The query is straightforward: “Should Section 36(2) of the Constitution Act, 1982 – Parliament and the Government of Canada’s commitment to the principle of making equalization payments – be removed from the Constitution?”

This quixotic referendum is the product of a strategy from 2019, when Jason Kenney became Premier and promised to address grievances he was stoking with a plan to “stand up” for Alberta against all enemies, real or imagined. Ending equalization is, of course, not something the government of Alberta has the power to do. It also isn’t something Ottawa or most other provinces have any intention of doing. Instead, as Mr. Kenney said when he announced the vote in June, he wants to “elevate Alberta’s fight for fairness to the top of the national agenda.”

But the unfairness is hard to see. And it isn’t even at the top of the list of issues in Alberta, as the province grapples with a terrible fourth pandemic wave, one supercharged by the Kenney government’s bad decisions. Emergency outside aid now supports staffing at Alberta’s overrun ICUs. The Premier’s popularity is at a nadir.
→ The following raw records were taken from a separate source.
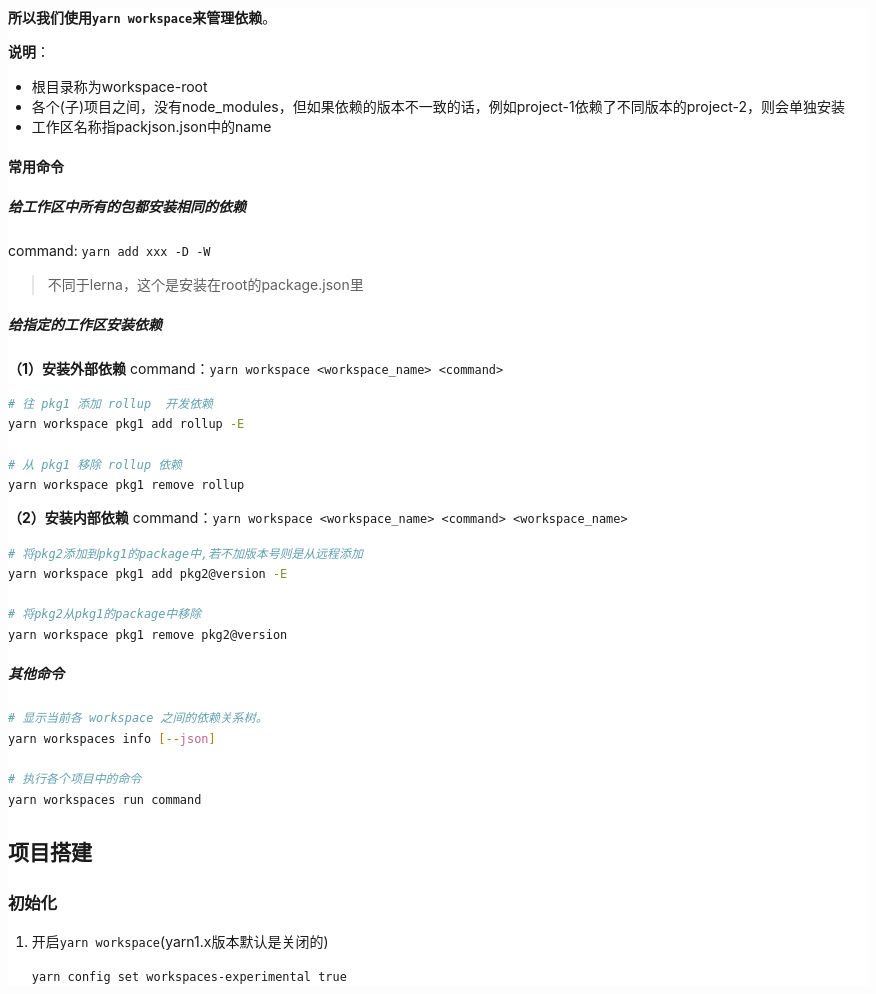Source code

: **所以我们使用`yarn workspace`来管理依赖**。

**说明**：

- 根目录称为workspace-root
- 各个(子)项目之间，没有node_modules，但如果依赖的版本不一致的话，例如project-1依赖了不同版本的project-2，则会单独安装
- 工作区名称指packjson.json中的name

#### 常用命令

##### 给工作区中所有的包都安装相同的依赖

command: `yarn add xxx -D -W`
> 不同于lerna，这个是安装在root的package.json里

##### 给指定的工作区安装依赖

**（1）安装外部依赖**
command：`yarn workspace <workspace_name> <command>`

```bash
# 往 pkg1 添加 rollup  开发依赖
yarn workspace pkg1 add rollup -E

# 从 pkg1 移除 rollup 依赖
yarn workspace pkg1 remove rollup 
```

**（2）安装内部依赖**
command：`yarn workspace <workspace_name> <command> <workspace_name>`

```bash
# 将pkg2添加到pkg1的package中,若不加版本号则是从远程添加
yarn workspace pkg1 add pkg2@version -E

# 将pkg2从pkg1的package中移除
yarn workspace pkg1 remove pkg2@version
```

##### 其他命令

```bash
# 显示当前各 workspace 之间的依赖关系树。
yarn workspaces info [--json]

# 执行各个项目中的命令
yarn workspaces run command
```

## 项目搭建

### 初始化

1. 开启`yarn workspace`(yarn1.x版本默认是关闭的)

    ```bash
    yarn config set workspaces-experimental true
    ```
A faction of his own party is trying to depose him.

Equalization was established in 1957, backed by both the federal Liberals and Progressive Conservatives. (Remember when Western Canada was a have-not region?) The goal is ensuring that provinces have the fiscal capacity to offer a relatively equal level of services. The principle was enshrined in the Constitution in 1982 and has long been an essential part of the functioning of the country.

Mr. Kenney often argues that Alberta is paying for equalization, but that’s not quite right. No provincial government pays. Equalization is a federal program, funded by federal income taxes and other revenue. And Albertans are subject to exactly the same federal tax rates as other Canadians. The reason the province is a net payee into the federal treasury and equalization, rather than a net recipient, is because Albertans, on average, have higher incomes than other Canadians. It’s similar to someone making $100,000 a year and wondering why she paid more in taxes than her neighbour who earned $20,000 less.

Quebec is usually a target of Mr. Kenney’s ire, but on a per-capita basis the top beneficiaries of equalization are actually New Brunswick, Prince Edward Island and Nova Scotia.

Can changes to equalization be considered? Of course. But Mr. Kenney, in his stirring up of regional antagonism, ignores that the last federal government to make major changes to the program was the Alberta-rooted Harper government, in which he served as a senior minister.

Complaints of a raw deal are exaggerated. In 2020-21, when the pandemic hurt every province and Alberta doubly suffered from rock-bottom oil and gas prices, it was federal transfers of $10.5-billion that accounted for a quarter of Alberta’s revenue. Part of the reason transfers are so robust is because Mr. Harper reworked the rules.

Back in 2019, one of Mr. Kenney’s reasons for demanding a referendum was lack of progress on an oil pipeline to the Pacific. Fast forward to this year, and Alberta’s government is beset by a lot of problems – but this isn’t one. Ottawa paid $4.4-billion to buy the Trans Mountain oil pipeline, and is spending $12.6-billion to expand it. Meanwhile, oil hit US$80 a barrel last Friday. Natural gas has also surged. Alberta expects $11-billion more in 2021-22 revenue than forecast in its February budget, and that may shoot higher.

Mr. Kenney acts as if he speaks for Alberta’s id, but the province is more complicated than that. One poll even showed Albertans backing equalization. An Environics Institute survey from 2020 found that 57 per cent of Albertans either strongly or somewhat supported it.

Like all provinces, Alberta has had some credible grievances over the years, but its wiser leaders didn’t go too hard on equalization. In 1980, at a first ministers meeting on the Constitution, Alberta Premier Peter Lougheed spoke passionately in favour. Albertans’ wealth, he said, bolsters equalization but the program was, in his view, “a crucial aspect of Canadian Confederation.” Alberta voters should think about that when they cast a ballot next Monday.